Journal de Québec, le 22 janvier 2021

LETTRE OUVERTE/ Bien qu’il soit inconnu à Québec parce que jamais présenté à la population par le Port de Québec, Don Krusel est depuis le 27 août 2018 le « managing director » du projet Laurentia, repêché par le Port pour ses glorieux antécédents, ses contacts et sa réputation de bon vendeur.  

En 1992, il est devenu président directeur général du Port de Prince Rupert en Colombie-Britannique, fonction qu’il a exercée jusqu’à sa retraite en 2017. Il a été l’artisan du « Project Silk » (Projet Soie) : l’aménagement à Prince Rupert d’un port à conteneurs de classe mondiale permettant de recevoir et de distribuer des biens de consommation provenant d’Asie aux marchés nord-américains.

2 ports différents

Prince Rupert est située au nord de la Colombie-Britannique (latitude 540 18’), c’est-à-dire, transposé sur la côte Atlantique, un peu au nord de Labrador City (latitude 520 95’). La ville bénéficie du port naturel libre de glace le plus profond d’Amérique du Nord. Contrairement à Québec, le terminal est éloigné à la ville plutôt qu’enclavé par elle : les trains et camions y entrent et en sortent sans la traverser. 

Prince Rupert a longtemps vécu de l’exploitation des ressources naturelles et de la pêche et a connu sa part de difficultés entre 1996 et 2016, sa population passant de 16 714 à 12 220 habitants (Gaspé en compte 15 000 et les quartiers Vieux-Limoilou et Maizerets 29 000). L’arrivée des conteneurs a contribué à réanimer une petite ville en déclin.
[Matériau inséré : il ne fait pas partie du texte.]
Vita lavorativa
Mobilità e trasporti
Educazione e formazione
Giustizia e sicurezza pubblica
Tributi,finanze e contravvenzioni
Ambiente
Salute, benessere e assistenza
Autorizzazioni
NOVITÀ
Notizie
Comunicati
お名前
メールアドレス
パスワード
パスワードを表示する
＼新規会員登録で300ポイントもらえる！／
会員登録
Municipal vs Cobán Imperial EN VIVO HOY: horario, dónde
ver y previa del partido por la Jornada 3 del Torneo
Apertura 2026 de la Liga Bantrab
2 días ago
En comparaison, l’économie de la région de Québec, 800 000 personnes, a le vent dans les voiles et n’a aucun besoin d’une telle injection, comme le rappelait récemment le maire Labeaume. 

Dans le mémoire (no. 848) qu’il a soumis en anglais à l’Agence fédérale d’évaluation d’impact, Don Krusel écrit : « En se concentrant uniquement sur les impacts environnementaux spécifiques et, dans une perspective plus vaste, mineurs au site local, sans tenir compte de façon appropriée du cumulatif des bénéfices et opportunités économiques, sociaux et environnementaux dépassant les limites physiques du « projet », le rapport de l’Agence se prive de reconnaître l’importance écrasante du projet Laurentia pour le Canada» 

Milieu naturel à protéger

Donc le milieu exceptionnel que représente la baie de Beauport et l’effort des 20 dernières années pour réintroduire le bar rayé dans le Saint-Laurent, de même que les résidents, les paysages et l’histoire de la ville de Québec, sont de banals enjeux locaux, des chiures de mouches (myopic), qui devraient être balayés de la main compte tenu de l’importance irrésistible du projet Laurentia, son projet, pour le Canada. 

Du lieu lointain où il opère, le «managing director», fort d’une carrière de 25 ans à la latitude de Labrador City, ne semble pas avoir conscience de la qualité des milieux naturels et urbains où il entend implanter Prince Rupert 2. Ou bien, s’il en a conscience, il s’en moque éperdument.